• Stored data

━━━━━━━━━━━━━━━━━━━━

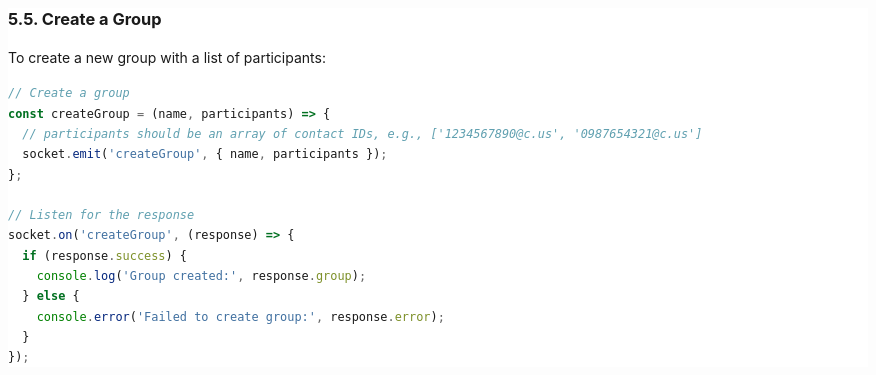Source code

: ### 5.5. Create a Group

To create a new group with a list of participants:

```jsx
// Create a group
const createGroup = (name, participants) => {
  // participants should be an array of contact IDs, e.g., ['1234567890@c.us', '0987654321@c.us']
  socket.emit('createGroup', { name, participants });
};

// Listen for the response
socket.on('createGroup', (response) => {
  if (response.success) {
    console.log('Group created:', response.group);
  } else {
    console.error('Failed to create group:', response.error);
  }
});
```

━━━━━━━━━━━━━━━━━━━━

• YOUR ASSIGNMENT
Among the lines of the entries above, count those containing the string "name". Write the number alone.

• ANSWER TO THIS PROBLEM
2